Level 19 (7,831 Credits)
Answers (5)
  • We have central air units that have the heat element included, we have no option all units come like this.

    Answer by older at 11:27 AM on Jun. 4, 2011

  • Yes. Our's has a heat pump and according to most a/c people that have been here and my FIL who has some engineering knowledge..they've all said "heat pumps work more efficiently". We don't intend to change either. Yes, we like ours just fine.

    Answer by KellyGirl_TX at 11:38 AM on Jun. 4, 2011

  • My fiance does HVAC. He syas they are a great option and can save money. He didn't say anything about problems with them. He said he didn't think you can add them to an existing system, you would have to get a new system.

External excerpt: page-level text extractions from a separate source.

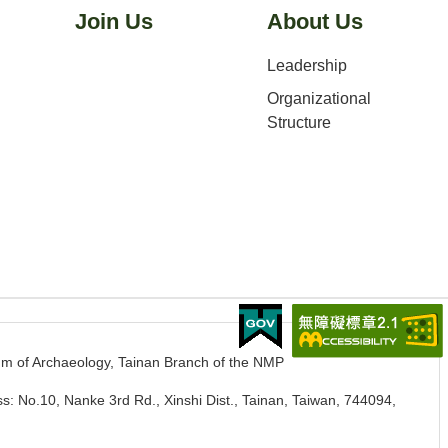
Join Us
About Us
Leadership
Organizational
Structure
m of Archaeology, Tainan Branch of the NMP
s: No.10, Nanke 3rd Rd., Xinshi Dist., Tainan, Taiwan, 744094
,
.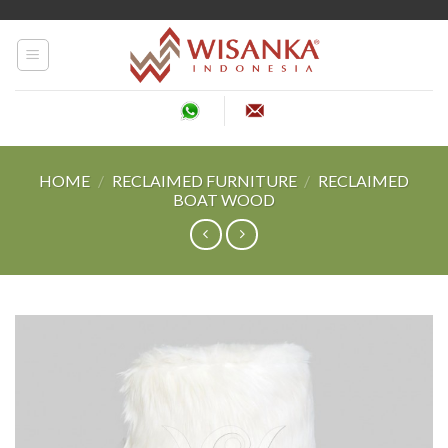
Skip
to
content
HOME
/
RECLAIMED FURNITURE
/
RECLAIMED
BOAT WOOD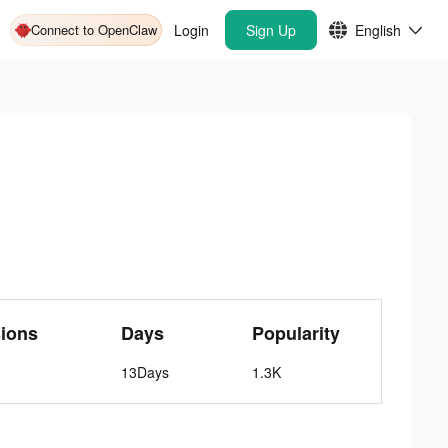
Connect to OpenClaw
Login
Sign Up
English
ions
Days
Popularity
13Days
1.3K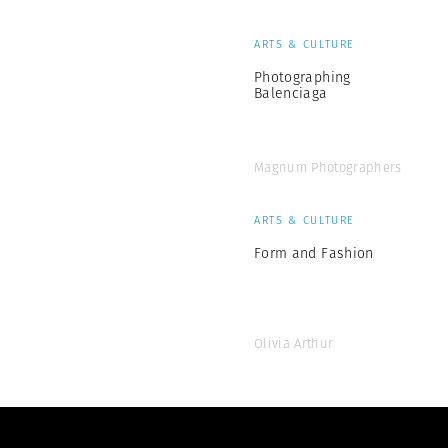
ARTS & CULTURE
Photographing
Balenciaga
Magnum Photographers
ARTS & CULTURE
Form and Fashion
Olivia Arthur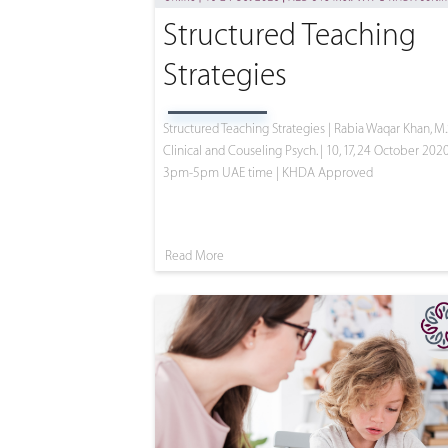
Structured Teaching
Strategies
Structured Teaching Strategies | Rabia Waqar Khan, M.
Clinical and Couseling Psych. | 10, 17, 24 October 2020
3pm-5pm UAE time | KHDA Approved
Read More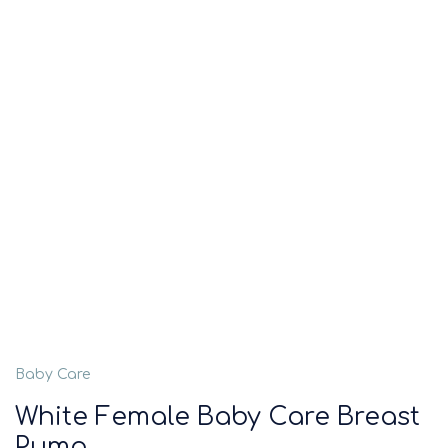
Baby Care
White Female Baby Care Breast
Pump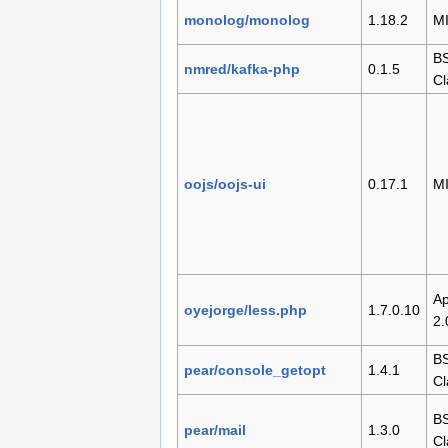
monolog/monolog
1.18.2
M
BS
nmred/kafka-php
0.1.5
Cl
oojs/oojs-ui
0.17.1
M
Ap
oyejorge/less.php
1.7.0.10
2.
BS
pear/console_getopt
1.4.1
Cl
BS
pear/mail
1.3.0
Cl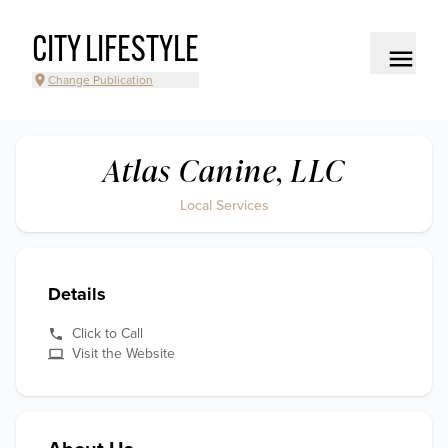
CITY LIFESTYLE
Change Publication
Atlas Canine, LLC
Local Services
Details
Click to Call
Visit the Website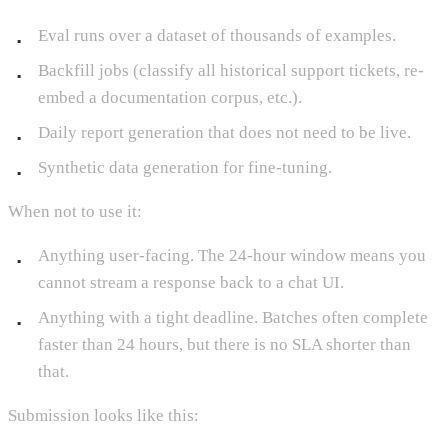
Eval runs over a dataset of thousands of examples.
Backfill jobs (classify all historical support tickets, re-
embed a documentation corpus, etc.).
Daily report generation that does not need to be live.
Synthetic data generation for fine-tuning.
When not to use it:
Anything user-facing. The 24-hour window means you
cannot stream a response back to a chat UI.
Anything with a tight deadline. Batches often complete
faster than 24 hours, but there is no SLA shorter than
that.
Submission looks like this: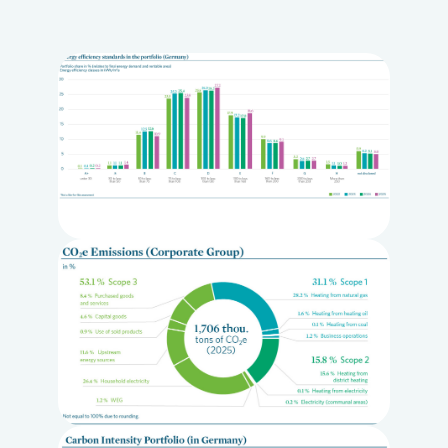
Loading...
Loading...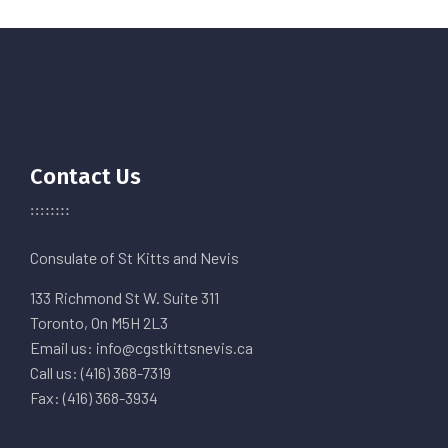
Contact Us
Consulate of St Kitts and Nevis
133 Richmond St W. Suite 311
Toronto, On M5H 2L3
Email us: info@cgstkittsnevis.ca
Call us: (416) 368-7319
Fax: (416) 368-3934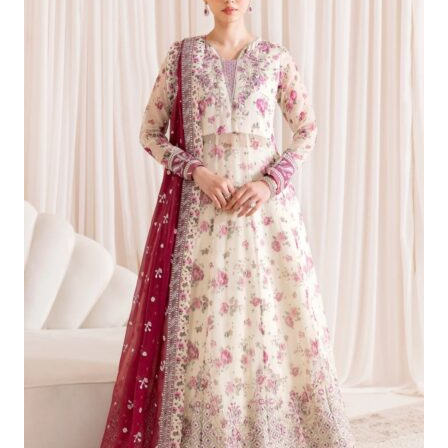
£124.99.
£95.00.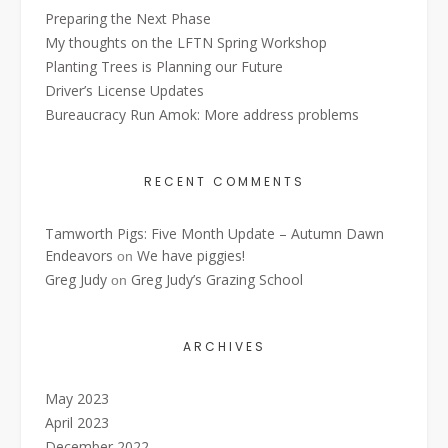
Preparing the Next Phase
My thoughts on the LFTN Spring Workshop
Planting Trees is Planning our Future
Driver’s License Updates
Bureaucracy Run Amok: More address problems
RECENT COMMENTS
Tamworth Pigs: Five Month Update – Autumn Dawn
Endeavors
We have piggies!
on
Greg Judy
Greg Judy’s Grazing School
on
ARCHIVES
May 2023
April 2023
December 2022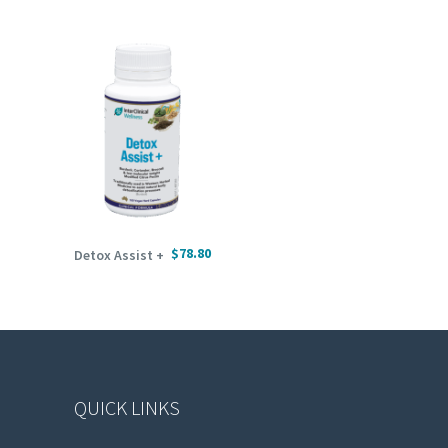
ADD TO CART
$
78.80
Detox Assist +
QUICK LINKS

    Answer by Shanna84 at 11:45 AM on Jun. 4, 2011

  • Neighbors have one - he installs that stuff for a living - and they've had problems with theirs. DH's neice & nephew installed one last year and it was okay, they said if they could go back in time they wouldn't have gone with it. DH's cousin has had one for a couple of years, and this past winter it didn't work more often than it did work. They hate it. All 3 are in different areas, different brands, installed by different people. But all 3 stories are enough to make me want to never get one. We have a regular central a/c unit, and a gas furnace (propane) and if we have to replace, we'll replace with something equal, no heat pumps here.

    Answer by Anonymous at 12:14 PM on Jun. 4, 2011

  • My understanding on heat pumps is that they take the warmth out of the outside air and cycle it over coils and pump it into your house. And that they work best in warmer southern climates. I live in FL and pretty much anyone that has central A/C has a heat pump in it. But we were told that they can only warm the inside air so many degrees warmer than the outside air. Like when it gets 30 degrees here (which isn't often), the heat pump can run and run, but it can only do so much to make it warm inside. Although I will admit that I like to keep the thermostat on 76 in the winter and so trying to get the system to make the air 46 degrees warmer inside is not possible. But they are efficient.